Thoughts on the Arab revolutions

A few thoughts after sitting in a panel discussion on the Arab revolutions, with speakers from Turkey, Jordan, Egypt, the USA and Israel, as part of the Israeli Presidential Conference.

Jordan

Though Jordan isn’t undergoing a violent revolution (or a violent repression of a peaceful revolution), there are now weekly protests against the King and Government. If and when Syria falls, the pressure on the Jordanian regime will become irresistible. Democracy is coming to Jordan.

And we have to ask what that means, because Jordan has a majority-Palestinian population. What would a democratic Jordan with a Palestinian majority mean for the peace process and the Israeli – Palestinian conflict?

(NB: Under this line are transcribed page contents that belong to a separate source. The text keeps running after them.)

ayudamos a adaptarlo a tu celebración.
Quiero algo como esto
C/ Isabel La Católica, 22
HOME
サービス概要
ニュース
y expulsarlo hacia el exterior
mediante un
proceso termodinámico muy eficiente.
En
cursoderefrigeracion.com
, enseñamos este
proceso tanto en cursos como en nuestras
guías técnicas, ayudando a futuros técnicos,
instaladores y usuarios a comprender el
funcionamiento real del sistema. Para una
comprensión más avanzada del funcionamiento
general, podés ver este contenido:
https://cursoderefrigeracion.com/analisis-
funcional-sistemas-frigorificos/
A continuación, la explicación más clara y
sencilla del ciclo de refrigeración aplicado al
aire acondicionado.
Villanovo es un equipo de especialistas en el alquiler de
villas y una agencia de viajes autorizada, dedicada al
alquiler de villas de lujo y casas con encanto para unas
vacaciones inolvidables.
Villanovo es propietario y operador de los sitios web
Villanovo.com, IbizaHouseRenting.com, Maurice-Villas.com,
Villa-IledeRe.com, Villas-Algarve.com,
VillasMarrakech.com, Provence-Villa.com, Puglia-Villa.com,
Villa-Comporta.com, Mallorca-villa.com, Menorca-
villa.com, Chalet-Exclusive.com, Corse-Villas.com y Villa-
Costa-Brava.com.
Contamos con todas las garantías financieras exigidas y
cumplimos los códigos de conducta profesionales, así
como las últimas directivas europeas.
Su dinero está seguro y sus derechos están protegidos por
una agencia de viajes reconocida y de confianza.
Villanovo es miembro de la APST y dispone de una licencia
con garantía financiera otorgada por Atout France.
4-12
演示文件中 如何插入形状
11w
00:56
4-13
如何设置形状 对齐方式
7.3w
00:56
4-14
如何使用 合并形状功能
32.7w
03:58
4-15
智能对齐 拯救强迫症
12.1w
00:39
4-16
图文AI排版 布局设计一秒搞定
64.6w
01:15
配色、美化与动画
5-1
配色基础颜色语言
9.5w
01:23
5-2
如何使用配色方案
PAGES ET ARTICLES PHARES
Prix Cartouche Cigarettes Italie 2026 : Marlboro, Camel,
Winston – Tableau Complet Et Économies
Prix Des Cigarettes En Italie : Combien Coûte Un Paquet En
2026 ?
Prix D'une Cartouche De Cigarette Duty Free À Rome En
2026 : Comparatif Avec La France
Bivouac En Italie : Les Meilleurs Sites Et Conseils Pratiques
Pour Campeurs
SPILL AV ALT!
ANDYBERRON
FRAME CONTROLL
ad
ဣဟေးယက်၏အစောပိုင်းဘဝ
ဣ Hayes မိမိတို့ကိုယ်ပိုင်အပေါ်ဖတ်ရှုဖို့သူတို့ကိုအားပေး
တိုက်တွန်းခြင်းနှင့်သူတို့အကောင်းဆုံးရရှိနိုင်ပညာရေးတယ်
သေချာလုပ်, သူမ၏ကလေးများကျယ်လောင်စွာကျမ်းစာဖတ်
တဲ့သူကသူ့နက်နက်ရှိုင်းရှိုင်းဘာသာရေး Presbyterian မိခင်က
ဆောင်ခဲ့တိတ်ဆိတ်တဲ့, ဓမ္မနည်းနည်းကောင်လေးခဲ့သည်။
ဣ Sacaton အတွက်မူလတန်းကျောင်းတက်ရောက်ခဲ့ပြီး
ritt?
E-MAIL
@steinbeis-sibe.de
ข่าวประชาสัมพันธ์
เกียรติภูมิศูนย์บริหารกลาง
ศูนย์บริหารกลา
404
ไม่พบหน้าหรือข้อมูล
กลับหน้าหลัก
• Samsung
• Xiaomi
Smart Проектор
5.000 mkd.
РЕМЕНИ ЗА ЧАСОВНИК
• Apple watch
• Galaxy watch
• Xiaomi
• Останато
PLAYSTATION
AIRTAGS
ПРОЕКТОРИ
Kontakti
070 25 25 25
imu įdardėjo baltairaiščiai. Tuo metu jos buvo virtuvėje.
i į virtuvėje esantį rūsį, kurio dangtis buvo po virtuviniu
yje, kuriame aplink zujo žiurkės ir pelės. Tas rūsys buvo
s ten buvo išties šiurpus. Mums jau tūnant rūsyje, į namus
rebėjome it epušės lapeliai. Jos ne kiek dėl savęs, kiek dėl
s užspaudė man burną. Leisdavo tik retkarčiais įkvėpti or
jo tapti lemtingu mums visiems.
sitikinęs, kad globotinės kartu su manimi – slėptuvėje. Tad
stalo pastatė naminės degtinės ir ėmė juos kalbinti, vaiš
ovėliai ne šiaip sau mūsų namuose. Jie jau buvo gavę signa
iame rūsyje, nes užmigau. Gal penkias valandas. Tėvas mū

At the height of the Arab Spring last year, I asked this question to people in the UK’s Foreign Office. I got two reactions: first, anger. “Are you saying that Jordan is Palestine?”. I wasn’t. And then denial “we don’t believe that Palestinians would vote in a democratic Jordan. That would be abandoning their own aspirations”. To which my only response was “hmm”.

Syria

Everyone here now agrees that the fall of Assad is now in Israel’s strategic interest – even if the new Syrian government is a belligerent Islamist regime. The end of Assad would massively cut Iran’s ability to project to power and would cripple Hizballah. This is new; a year ago, there were many Israeli commentators who preferred the devil they knew. Despite all this, there’s a feeling that Israel can’t and shouldn’t do anything to intervene in Syria.

The Bigger Picture

The protests in Tunisia, Egypt and Libya were originally triggered by economic factors: unemployment, the price of food and fuel, and lack of economic development. They morphed into anti-regime protests that succeeded. But the underlying triggers – prices, unemployment, investment – are still there. In fact, the instability in these economies is likely to worsen all of these problems.

The global financial crisis isn’t going away. What happens in a year’s time when their standards of living are continuing to fall? Maybe they will be happier because they are free, but Maslow might remind us that you can’t eat a ballot slip. Unless political freedom is combined with economic improvement, the future could be very frightening.